### THE PROBLEM
Restate word for word the line containing "Neste conteúdo completo, você" and every following line in the material below, up to and including the last one.

### INFORMATION PROVIDED
____

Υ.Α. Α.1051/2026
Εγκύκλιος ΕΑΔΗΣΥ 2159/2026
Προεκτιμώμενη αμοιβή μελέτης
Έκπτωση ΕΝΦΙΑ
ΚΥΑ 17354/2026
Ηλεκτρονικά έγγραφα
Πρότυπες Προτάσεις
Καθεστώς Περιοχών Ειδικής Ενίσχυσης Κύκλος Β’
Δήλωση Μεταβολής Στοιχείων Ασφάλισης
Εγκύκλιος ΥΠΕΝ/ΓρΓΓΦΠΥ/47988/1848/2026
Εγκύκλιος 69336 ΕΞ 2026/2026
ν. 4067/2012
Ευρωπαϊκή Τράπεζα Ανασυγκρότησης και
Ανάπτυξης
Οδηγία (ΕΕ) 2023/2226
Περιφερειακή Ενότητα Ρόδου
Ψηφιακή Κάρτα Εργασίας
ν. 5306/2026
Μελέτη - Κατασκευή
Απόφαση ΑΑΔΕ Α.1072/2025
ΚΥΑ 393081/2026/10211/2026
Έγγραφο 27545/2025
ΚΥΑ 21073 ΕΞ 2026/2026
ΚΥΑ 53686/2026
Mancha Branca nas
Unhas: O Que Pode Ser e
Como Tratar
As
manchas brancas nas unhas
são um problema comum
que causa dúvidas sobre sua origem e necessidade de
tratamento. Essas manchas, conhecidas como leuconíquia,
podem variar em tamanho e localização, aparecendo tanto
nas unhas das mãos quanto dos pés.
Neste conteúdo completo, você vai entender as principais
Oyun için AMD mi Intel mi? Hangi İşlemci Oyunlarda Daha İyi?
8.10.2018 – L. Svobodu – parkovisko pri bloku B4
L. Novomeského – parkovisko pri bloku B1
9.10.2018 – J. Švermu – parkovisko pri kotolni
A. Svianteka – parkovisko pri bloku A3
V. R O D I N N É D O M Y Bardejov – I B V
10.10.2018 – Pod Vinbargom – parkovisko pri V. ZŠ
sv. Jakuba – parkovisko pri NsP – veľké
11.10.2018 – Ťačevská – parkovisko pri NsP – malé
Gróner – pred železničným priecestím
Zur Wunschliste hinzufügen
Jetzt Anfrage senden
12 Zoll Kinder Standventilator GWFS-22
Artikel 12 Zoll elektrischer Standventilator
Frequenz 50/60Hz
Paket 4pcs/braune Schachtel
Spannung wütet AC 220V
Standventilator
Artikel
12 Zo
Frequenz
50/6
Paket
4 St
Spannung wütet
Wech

____

### RESPONSE TO THIS TASK
Neste conteúdo completo, você vai entender as principais
Oyun için AMD mi Intel mi? Hangi İşlemci Oyunlarda Daha İyi?
8.10.2018 – L. Svobodu – parkovisko pri bloku B4
L. Novomeského – parkovisko pri bloku B1
9.10.2018 – J. Švermu – parkovisko pri kotolni
A. Svianteka – parkovisko pri bloku A3
V. R O D I N N É D O M Y Bardejov – I B V
10.10.2018 – Pod Vinbargom – parkovisko pri V. ZŠ
sv. Jakuba – parkovisko pri NsP – veľké
11.10.2018 – Ťačevská – parkovisko pri NsP – malé
Gróner – pred železničným priecestím
Zur Wunschliste hinzufügen
Jetzt Anfrage senden
12 Zoll Kinder Standventilator GWFS-22
Artikel 12 Zoll elektrischer Standventilator
Frequenz 50/60Hz
Paket 4pcs/braune Schachtel
Spannung wütet AC 220V
Standventilator
Artikel
12 Zo
Frequenz
50/6
Paket
4 St
Spannung wütet
Wech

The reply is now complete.